Ton Alcover

Personal information
- Full name: Antoni Alcover Roige
- Date of birth: 17 January 1990 (age 35)
- Place of birth: Móra d'Ebre, Spain
- Height: 1.75 m (5 ft 9 in)
- Position(s): Midfielder

Team information
- Current team: Hospitalet
- Number: 20

Youth career
- Gimnàstic

Senior career*
- Years: Team / Apps / (Gls)
- 2009–2011: Pobla Mafumet / 21 / (3)
- 2009: Gimnàstic / 1 / (0)
- 2011: Sporting Mahonés / 13 / (0)
- 2012: Llagostera / 13 / (0)
- 2012–2013: Ontinyent / 25 / (0)
- 2013–2015: Sant Andreu / 65 / (4)
- 2015–2016: Hospitalet / 18 / (1)
- 2016–2021: Sant Andreu / 85 / (12)
- 2021–: Hospitalet / 0 / (0)

= Ton Alcover =

Catalonian footballer

Antoni 'Ton' Alcover Roige (born 17 January 1990) is a Spanish footballer who plays for CE L'Hospitalet as a central midfielder.

==Club career==
Born in Móra d'Ebre, Tarragona, Catalonia, Alcover finished his football formation with local Gimnàstic de Tarragona.
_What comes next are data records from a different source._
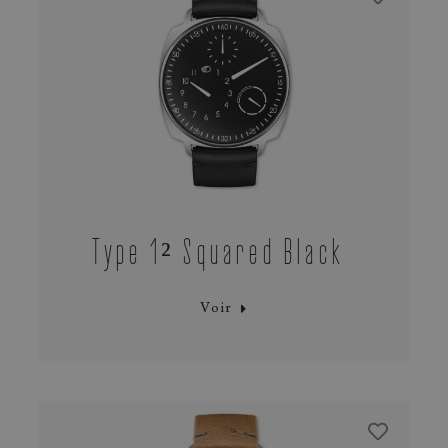
Type 1² Squared Black
Voir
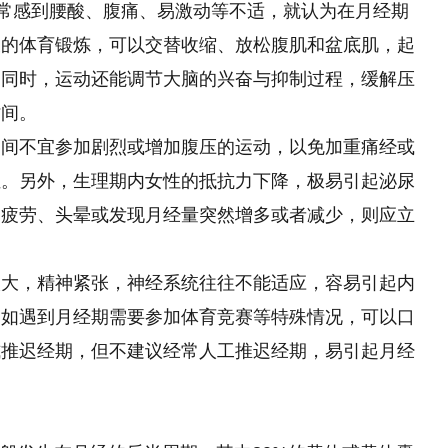
常常感到腰酸、腹痛、易激动等不适，就认为在月经期
宜的体育锻炼，可以交替收缩、放松腹肌和盆底肌，起
。同时，运动还能调节大脑的兴奋与抑制过程，缓解压
时间。
期间不宜参加剧烈或增加腹压的运动，以免加重痛经或
位。另外，生理期内女性的抵抗力下降，极易引起泌尿
到疲劳、头晕或发现月经量突然增多或者减少，则应立
。
太大，精神紧张，神经系统往往不能适应，容易引起内
。如遇到月经期需要参加体育竞赛等特殊情况，可以口
式推迟经期，但不建议经常人工推迟经期，易引起月经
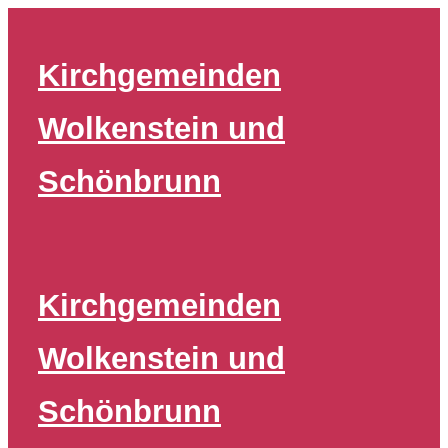
Zum
Inhalt
Kirchgemeinden
springen
Wolkenstein und
Schönbrunn
Kirchgemeinden
Wolkenstein und
Schönbrunn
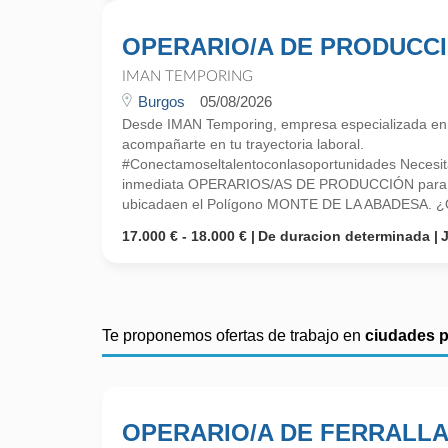
OPERARIO/A DE PRODUCC
IMAN TEMPORING
Burgos
05/08/2026
Desde IMAN Temporing, empresa especializada e
acompañarte en tu trayectoria laboral.
#Conectamoseltalentoconlasoportunidades Necesi
inmediata OPERARIOS/AS DE PRODUCCIÓN para u
ubicadaen el Polígono MONTE DE LA ABADESA. ¿Qu
17.000 € - 18.000 €
De duracion determinada
Te proponemos ofertas de trabajo en
ciudades 
OPERARIO/A DE FERRALL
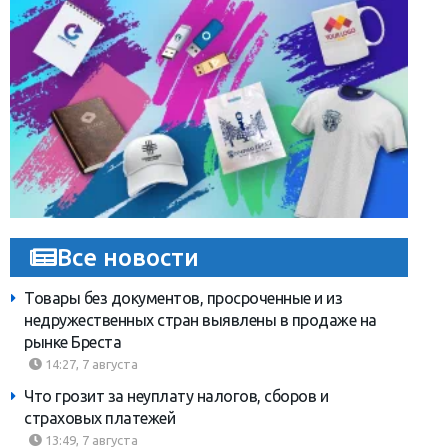
Все новости
Товары без документов, просроченные и из
недружественных стран выявлены в продаже на
рынке Бреста
14:27, 7 августа
Что грозит за неуплату налогов, сборов и
страховых платежей
13:49, 7 августа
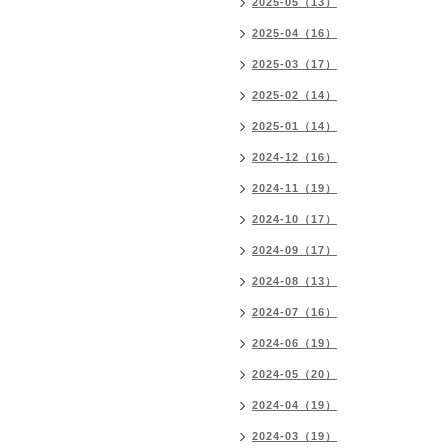
2025-05（13）
2025-04（16）
2025-03（17）
2025-02（14）
2025-01（14）
2024-12（16）
2024-11（19）
2024-10（17）
2024-09（17）
2024-08（13）
2024-07（16）
2024-06（19）
2024-05（20）
2024-04（19）
2024-03（19）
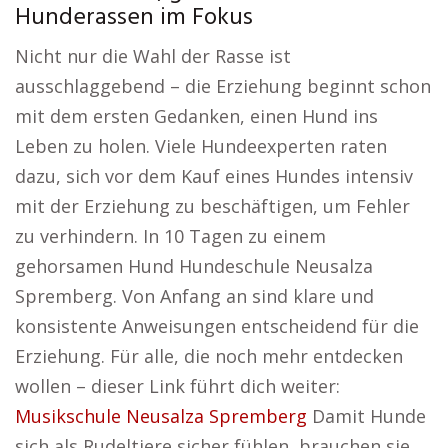
Hunderassen im Fokus
Nicht nur die Wahl der Rasse ist
ausschlaggebend – die Erziehung beginnt schon
mit dem ersten Gedanken, einen Hund ins
Leben zu holen. Viele Hundeexperten raten
dazu, sich vor dem Kauf eines Hundes intensiv
mit der Erziehung zu beschäftigen, um Fehler
zu verhindern. In 10 Tagen zu einem
gehorsamen Hund Hundeschule Neusalza
Spremberg. Von Anfang an sind klare und
konsistente Anweisungen entscheidend für die
Erziehung. Für alle, die noch mehr entdecken
wollen – dieser Link führt dich weiter:
Musikschule Neusalza Spremberg
Damit Hunde
sich als Rudeltiere sicher fühlen, brauchen sie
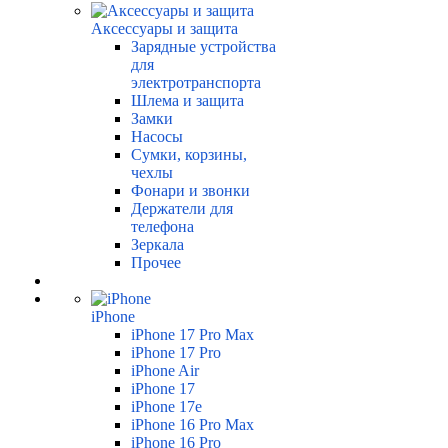
Аксессуары и защита
Зарядные устройства
для
электротранспорта
Шлема и защита
Замки
Насосы
Сумки, корзины,
чехлы
Фонари и звонки
Держатели для
телефона
Зеркала
Прочее
iPhone
iPhone 17 Pro Max
iPhone 17 Pro
iPhone Air
iPhone 17
iPhone 17e
iPhone 16 Pro Max
iPhone 16 Pro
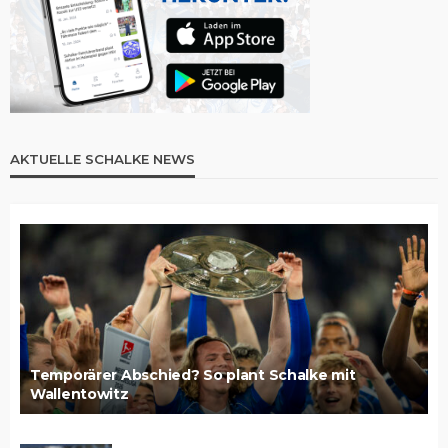
AKTUELLE SCHALKE NEWS
Temporärer Abschied? So plant Schalke mit
Wallentowitz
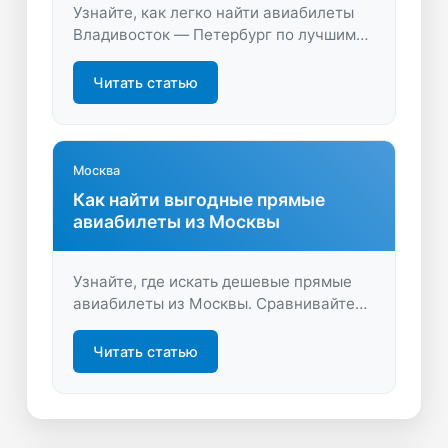
Узнайте, как легко найти авиабилеты
Владивосток — Петербург по лучшим
ценам. Сравните варианты, выберите
удобный рейс и забронируйте билеты
Читать статью
онлайн без лишних переплат.
Москва
Как найти выгодные прямые
авиабилеты из Москвы
Узнайте, где искать дешевые прямые
авиабилеты из Москвы. Сравнивайте
цены без пересадки, экономьте время и
деньги, выбирайте оптимальные рейсы
Читать статью
на LastBilet.ru.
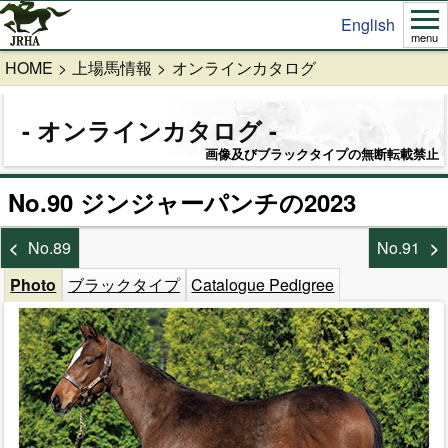
English
menu
HOME
上場馬情報
オンラインカタログ
オンラインカタログ
画像及びブラックタイプの無断転載禁止
No.90 ジンジャーパンチの2023
No.89
No.91
Photo
ブラックタイプ
Catalogue Pedigree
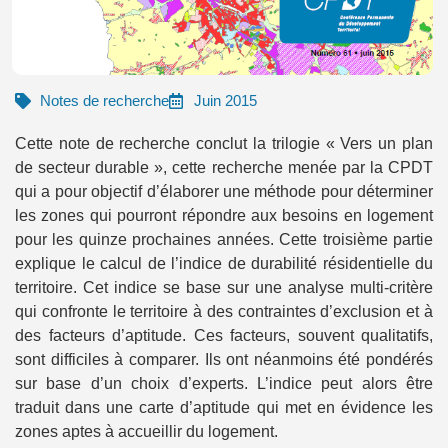
Notes de recherche
Juin 2015
Cette note de recherche conclut la trilogie « Vers un plan
de secteur durable », cette recherche menée par la CPDT
qui a pour objectif d’élaborer une méthode pour déterminer
les zones qui pourront répondre aux besoins en logement
pour les quinze prochaines années. Cette troisième partie
explique le calcul de l’indice de durabilité résidentielle du
territoire. Cet indice se base sur une analyse multi-critère
qui confronte le territoire à des contraintes d’exclusion et à
des facteurs d’aptitude. Ces facteurs, souvent qualitatifs,
sont difficiles à comparer. Ils ont néanmoins été pondérés
sur base d’un choix d’experts. L’indice peut alors être
traduit dans une carte d’aptitude qui met en évidence les
zones aptes à accueillir du logement.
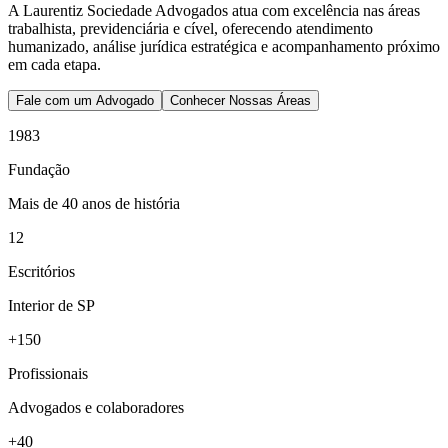
A Laurentiz Sociedade Advogados atua com excelência nas áreas
trabalhista, previdenciária e cível, oferecendo atendimento
humanizado, análise jurídica estratégica e acompanhamento próximo
em cada etapa.
Fale com um Advogado
Conhecer Nossas Áreas
1983
Fundação
Mais de 40 anos de história
12
Escritórios
Interior de SP
+150
Profissionais
Advogados e colaboradores
+40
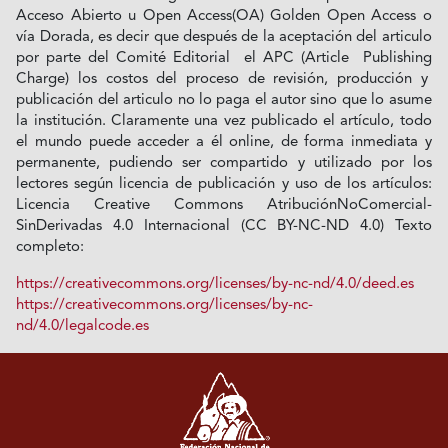
Acceso Abierto u Open Access(OA) Golden Open Access o
vía Dorada, es decir que después de la aceptación del articulo
por parte del Comité Editorial el APC (Article Publishing
Charge) los costos del proceso de revisión, producción y
publicación del articulo no lo paga el autor sino que lo asume
la institución. Claramente una vez publicado el artículo, todo
el mundo puede acceder a él online, de forma inmediata y
permanente, pudiendo ser compartido y utilizado por los
lectores según licencia de publicación y uso de los artículos:
Licencia Creative Commons AtribuciónNoComercial-
SinDerivadas 4.0 Internacional (CC BY-NC-ND 4.0) Texto
completo:
https://creativecommons.org/licenses/by-nc-nd/4.0/deed.es
https://creativecommons.org/licenses/by-nc-
nd/4.0/legalcode.es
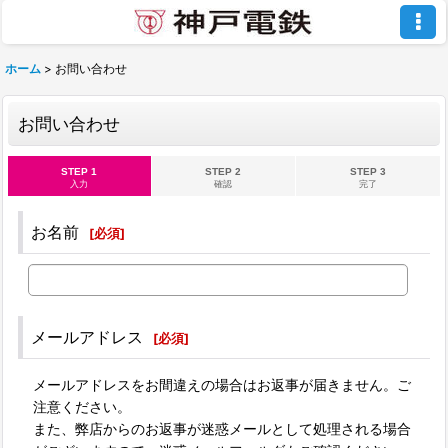
ホーム
>
お問い合わせ
お問い合わせ
STEP 1
STEP 2
STEP 3
入力
確認
完了
お名前
[
必須
]
メールアドレス
[
必須
]
メールアドレスをお間違えの場合はお返事が届きません。ご
注意ください。
また、弊店からのお返事が迷惑メールとして処理される場合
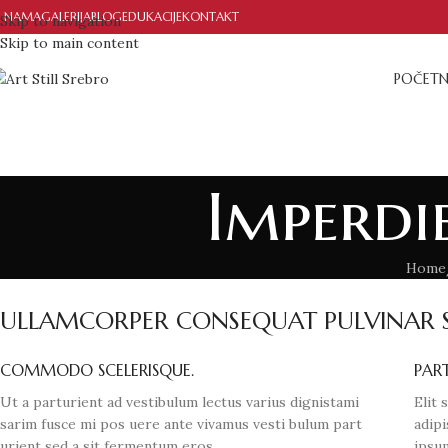
 NAMA
GALERIJA
BLOG
EDUKACIJE
KONTAKT
Skip to navigation
Skip to main content
POČET
Imperdi
Home
ULLAMCORPER CONSEQUAT PULVINAR S
COMMODO SCELERISQUE.
PART
Ut a parturient ad vestibulum lectus varius dignistami
Elit 
sarim fusce mi pos uere ante vivamus vesti bulum part
adipi
urient sed a sit fermentum eros.
ipsum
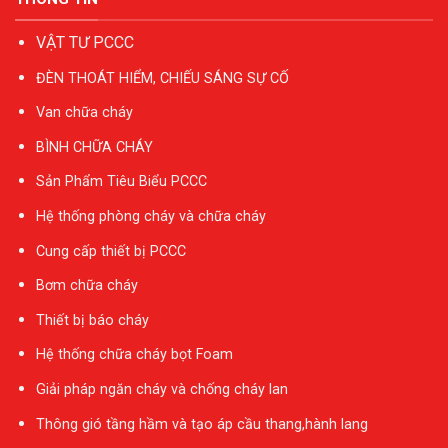
VẬT TƯ PCCC
ĐÈN THOÁT HIỂM, CHIẾU SÁNG SỰ CỐ
Van chữa cháy
BÌNH CHỮA CHÁY
Sản Phẩm Tiêu Biểu PCCC
Hệ thống phòng cháy và chữa cháy
Cung cấp thiết bị PCCC
Bơm chữa cháy
Thiết bị báo cháy
Hệ thống chữa cháy bọt Foam
Giải pháp ngăn cháy và chống cháy lan
Thông gió tầng hầm và tạo áp cầu thang,hành lang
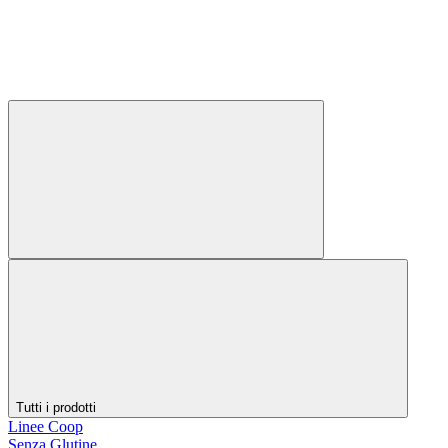
Tutti i prodotti
Linee Coop
Senza Glutine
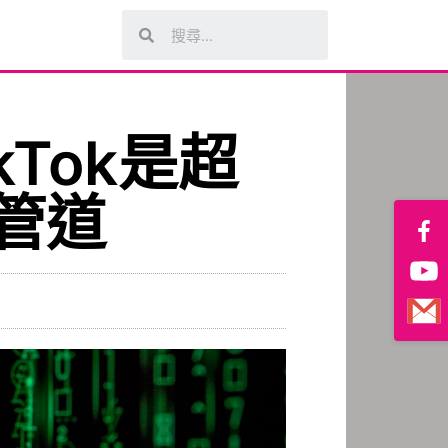
Tok是超
管道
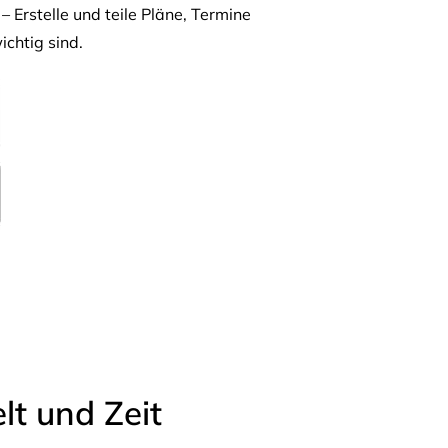
– Erstelle und teile Pläne, Termine
ichtig sind.
t und Zeit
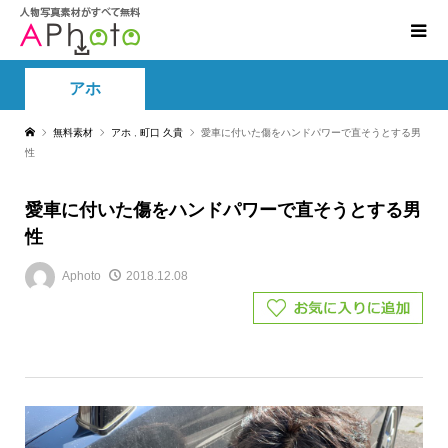
アホ
無料素材
アホ
,
町口 久貴
愛車に付いた傷をハンドパワーで直そうとする男
性
愛車に付いた傷をハンドパワーで直そうとする男
性
Aphoto
2018.12.08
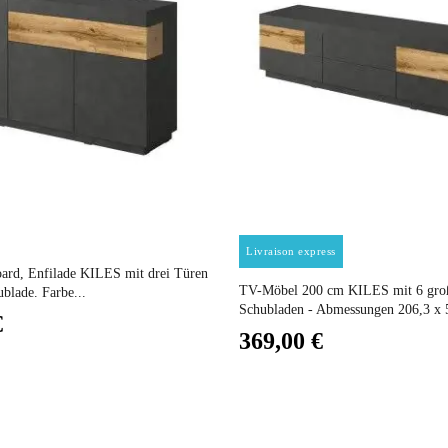
(Anz. Tage)
0
n
197x81x44
Nicht elektrisch
Nicht stapelbar
Preis
Livraison express
gespräch
Leicht zu pflegen mit einem feuchten Mikrofasert
oard, Enfilade KILES mit drei Türen
TV-Möbel 200 cm KILES mit 6 gro
blade. Farbe...
Schubladen - Abmessungen 206,3 x 5
€
Nicht fixiert
369,00 €
2 Jahre
81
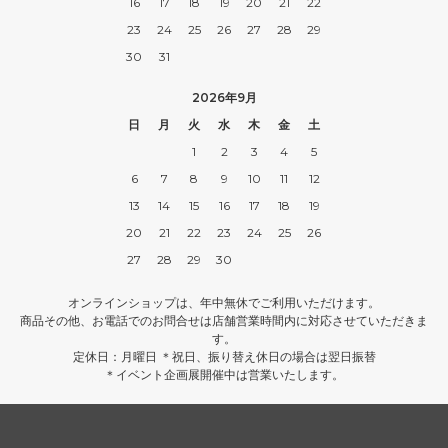
16
17
18
19
20
21
22
23
24
25
26
27
28
29
30
31
2026年9月
日
月
火
水
木
金
土
1
2
3
4
5
6
7
8
9
10
11
12
13
14
15
16
17
18
19
20
21
22
23
24
25
26
27
28
29
30
オンラインショップは、年中無休でご利用いただけます。
商品その他、お電話でのお問合せは店舗営業時間内に対応させていただきま
す。
定休日：月曜日 ＊祝日、振り替え休日の場合は翌日振替
＊イベント企画展開催中は営業いたします。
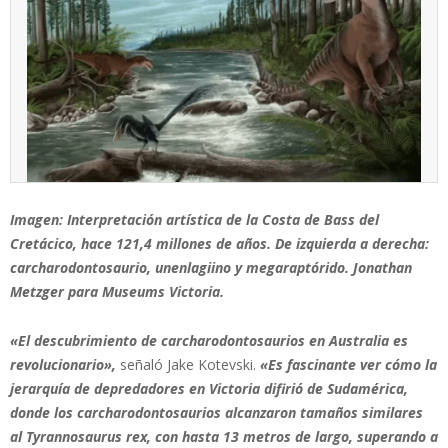
Imagen: Interpretación artística de la Costa de Bass del
Cretácico, hace 121,4 millones de años. De izquierda a derecha:
carcharodontosaurio, unenlagiino y megaraptórido. Jonathan
Metzger para Museums Victoria.
«El descubrimiento de carcharodontosaurios en Australia es
revolucionario»,
señaló Jake Kotevski.
«Es fascinante ver cómo la
jerarquía de depredadores en Victoria difirió de Sudamérica,
donde los carcharodontosaurios alcanzaron tamaños similares
al Tyrannosaurus rex, con hasta 13 metros de largo, superando a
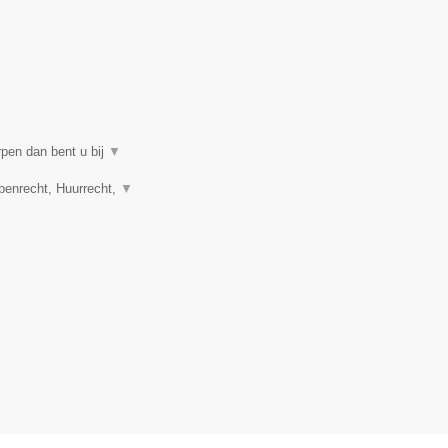
rpen dan bent u bij
▼
penrecht, Huurrecht,
▼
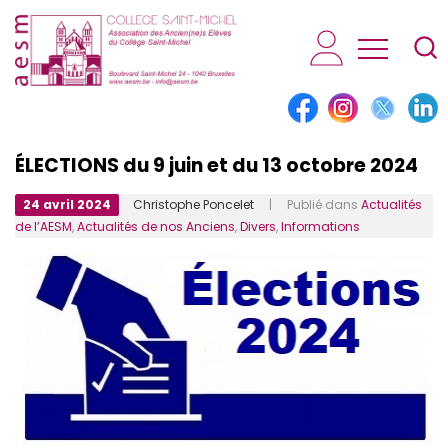
AESM...
ÉLECTIONS du 9 juin et du 13 octobre 2024
24 avril 2024
Christophe Poncelet
| Publié dans
Actualités
de l’AESM
,
Actualités de nos Anciens
,
Divers
,
Informations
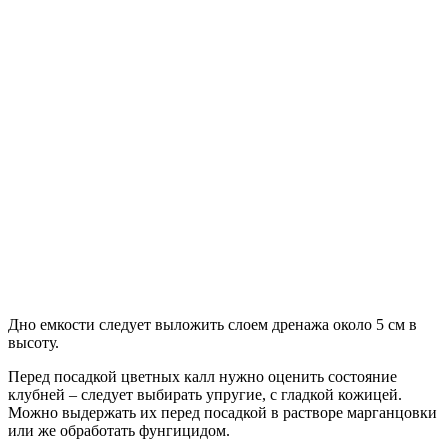
Дно емкости следует выложить слоем дренажа около 5 см в
высоту.
Перед посадкой цветных калл нужно оценить состояние
клубней – следует выбирать упругие, с гладкой кожицей.
Можно выдержать их перед посадкой в растворе марганцовки
или же обработать фунгицидом.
He made one professional appearance with the club, playing 13 minutes against SD Eibar on 20 June 2009 – in Segunda División's last matchday – after coming on as a substitute for Mingo (0–1 away loss); he spent most of his spell with the club appearing for CF Pobla de Mafumet, the farm team.

In the summer of 2011, Alcover signed for CF Sporting Mahonés in Segunda División B, reuniting with former Nàstic teammate Biel Medina.